* WHAT THE EXERCISE ASKS:
Reproduce the passage of the snowblower engine thread starting at "Anyone seen a" and ending at "Yamaha to me.".

* PAGE EXTRACT:
======
# I know it's an 828, but what engine is that ??



## Kiss4aFrog (Nov 3, 2013)

Came across a Power Shift that was badly neglected and or really used.
It has no model or serial number and I can't find any numbers on the engine. It's dark now so I'll try again tomorrow.

Can anyone identify the engine ??
Anyone seen a primer like this plunger pump on the side of this one ??
I can't find a choke control anywhere but I haven't pulled the carb cover off yet either. 
Mitsubishi ??


----------



## Grunt (Nov 11, 2013)

This is according to a post by powershift on his Toro information page. Could be a Mitsubishi, although it looks similar to a Yamaha to me.

1988 brought a new school of TORO snowblowers to the masses. the models were 6-24, 8-24, 8-28 ,11-32. the first 2 years had the skids tucked up behind the bucket. and also had some weld issues where the brackets were welded to the bucket itself. by 1990 they had that problem solved. 3 engines were used from 88-95. Briggs, Tec's and Mitsubishi.


----------



## dbert (Aug 25, 2013)

It doesn't look like the Mitsubishi's I'd remember seeing photos of before.
It really does look like a Yamaha
Doh!
I guess it is a Mitsubishi
According to Todd
http://www.snowblowerforum.com/forum/871993-post12.html


----------



## UNDERTAKER (Dec 30, 2013)

That is a Mitsy engine.. k:k:k:k:k:


----------



## Kiss4aFrog (Nov 3, 2013)

I'll have to take a better look at it when I have some light.


----------



## UNDERTAKER (Dec 30, 2013)

Kiss4aFrog said:


> I'll have to take a better look at it when I have some light.


DID you buy it????????????????????????


----------



## dbert (Aug 25, 2013)

Kiss4aFrog said:


> I'll have to take a better look at it when I have some light.





POWERSHIFT93 said:


> DID you buy it????????????????????????


Well? Did you?
Suns been up all day.


----------
======
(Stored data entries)
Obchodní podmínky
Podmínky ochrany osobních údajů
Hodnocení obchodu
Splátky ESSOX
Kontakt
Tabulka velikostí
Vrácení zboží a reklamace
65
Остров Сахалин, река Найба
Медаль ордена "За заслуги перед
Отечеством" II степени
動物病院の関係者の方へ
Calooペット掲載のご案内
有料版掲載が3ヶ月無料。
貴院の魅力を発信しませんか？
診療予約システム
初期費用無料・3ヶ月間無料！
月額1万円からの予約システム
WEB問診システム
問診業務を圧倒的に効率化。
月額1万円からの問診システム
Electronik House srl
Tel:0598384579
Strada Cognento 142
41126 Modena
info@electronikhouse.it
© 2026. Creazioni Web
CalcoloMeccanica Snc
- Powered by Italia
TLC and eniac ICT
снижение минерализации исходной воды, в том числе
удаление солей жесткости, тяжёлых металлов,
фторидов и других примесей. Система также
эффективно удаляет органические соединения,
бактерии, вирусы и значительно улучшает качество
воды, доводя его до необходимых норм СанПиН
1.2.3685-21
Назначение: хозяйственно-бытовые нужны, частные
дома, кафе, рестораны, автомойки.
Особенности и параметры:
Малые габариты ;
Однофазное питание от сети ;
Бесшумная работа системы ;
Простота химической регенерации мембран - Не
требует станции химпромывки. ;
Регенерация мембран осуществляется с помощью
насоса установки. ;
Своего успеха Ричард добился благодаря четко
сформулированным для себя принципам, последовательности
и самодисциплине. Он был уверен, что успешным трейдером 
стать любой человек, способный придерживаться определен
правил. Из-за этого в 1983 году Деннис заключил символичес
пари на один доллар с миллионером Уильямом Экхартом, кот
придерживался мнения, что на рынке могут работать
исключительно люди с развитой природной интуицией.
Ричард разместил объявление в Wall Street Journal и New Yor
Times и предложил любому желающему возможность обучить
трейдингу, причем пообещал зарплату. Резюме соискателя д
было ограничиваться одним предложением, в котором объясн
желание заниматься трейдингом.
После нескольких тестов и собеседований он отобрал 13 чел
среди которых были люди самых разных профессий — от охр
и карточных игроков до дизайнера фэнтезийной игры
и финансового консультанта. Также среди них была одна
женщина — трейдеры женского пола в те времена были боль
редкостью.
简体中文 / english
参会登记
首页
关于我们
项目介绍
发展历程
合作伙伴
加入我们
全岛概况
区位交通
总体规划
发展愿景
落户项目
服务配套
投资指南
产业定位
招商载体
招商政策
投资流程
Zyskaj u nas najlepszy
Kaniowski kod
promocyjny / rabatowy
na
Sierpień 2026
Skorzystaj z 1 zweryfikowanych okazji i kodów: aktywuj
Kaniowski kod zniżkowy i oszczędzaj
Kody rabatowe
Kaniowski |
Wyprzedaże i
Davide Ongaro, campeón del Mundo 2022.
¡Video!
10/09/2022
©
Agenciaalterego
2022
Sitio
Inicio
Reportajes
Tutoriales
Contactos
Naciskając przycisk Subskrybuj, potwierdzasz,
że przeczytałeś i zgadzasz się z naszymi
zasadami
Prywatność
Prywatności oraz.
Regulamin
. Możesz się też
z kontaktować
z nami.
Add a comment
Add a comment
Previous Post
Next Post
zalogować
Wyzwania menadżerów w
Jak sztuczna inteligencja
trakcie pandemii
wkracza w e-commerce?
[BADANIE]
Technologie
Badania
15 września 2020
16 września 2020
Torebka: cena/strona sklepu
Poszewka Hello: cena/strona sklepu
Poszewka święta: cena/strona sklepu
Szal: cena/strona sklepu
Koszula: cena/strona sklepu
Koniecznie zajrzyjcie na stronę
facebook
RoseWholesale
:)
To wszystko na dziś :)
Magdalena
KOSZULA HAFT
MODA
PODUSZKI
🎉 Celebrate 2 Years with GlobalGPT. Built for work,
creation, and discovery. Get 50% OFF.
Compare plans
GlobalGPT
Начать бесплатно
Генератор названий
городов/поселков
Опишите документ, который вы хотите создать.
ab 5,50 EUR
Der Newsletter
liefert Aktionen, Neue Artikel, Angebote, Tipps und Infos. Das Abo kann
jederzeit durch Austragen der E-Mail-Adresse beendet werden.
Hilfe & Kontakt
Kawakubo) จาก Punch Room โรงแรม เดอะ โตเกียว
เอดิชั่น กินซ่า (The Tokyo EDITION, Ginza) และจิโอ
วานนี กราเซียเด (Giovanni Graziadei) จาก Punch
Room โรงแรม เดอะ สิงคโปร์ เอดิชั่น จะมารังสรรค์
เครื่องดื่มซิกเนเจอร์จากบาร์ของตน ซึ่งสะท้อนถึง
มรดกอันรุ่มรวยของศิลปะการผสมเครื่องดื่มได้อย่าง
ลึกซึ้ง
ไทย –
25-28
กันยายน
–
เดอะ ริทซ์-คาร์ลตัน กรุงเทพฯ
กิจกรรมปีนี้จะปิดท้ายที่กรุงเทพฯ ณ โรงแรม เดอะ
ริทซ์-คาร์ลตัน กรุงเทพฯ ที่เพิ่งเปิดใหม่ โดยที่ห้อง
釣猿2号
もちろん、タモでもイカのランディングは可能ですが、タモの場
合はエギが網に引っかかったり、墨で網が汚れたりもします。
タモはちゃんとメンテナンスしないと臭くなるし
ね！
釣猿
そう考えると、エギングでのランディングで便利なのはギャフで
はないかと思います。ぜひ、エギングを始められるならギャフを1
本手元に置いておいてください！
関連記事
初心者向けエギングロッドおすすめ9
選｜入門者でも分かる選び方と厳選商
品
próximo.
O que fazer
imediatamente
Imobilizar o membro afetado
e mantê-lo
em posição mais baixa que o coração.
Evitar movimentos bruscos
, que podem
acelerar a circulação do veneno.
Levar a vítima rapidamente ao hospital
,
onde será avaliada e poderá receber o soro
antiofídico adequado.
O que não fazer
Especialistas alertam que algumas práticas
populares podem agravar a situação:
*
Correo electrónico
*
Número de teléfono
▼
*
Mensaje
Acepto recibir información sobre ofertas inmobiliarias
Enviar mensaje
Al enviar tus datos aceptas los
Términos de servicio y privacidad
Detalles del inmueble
======
* ANSWER BOX:
Anyone seen a primer like this plunger pump on the side of this one ??
I can't find a choke control anywhere but I haven't pulled the carb cover off yet either. 
Mitsubishi ??


----------



## Grunt (Nov 11, 2013)

This is according to a post by powershift on his Toro information page. Could be a Mitsubishi, although it looks similar to a Yamaha to me.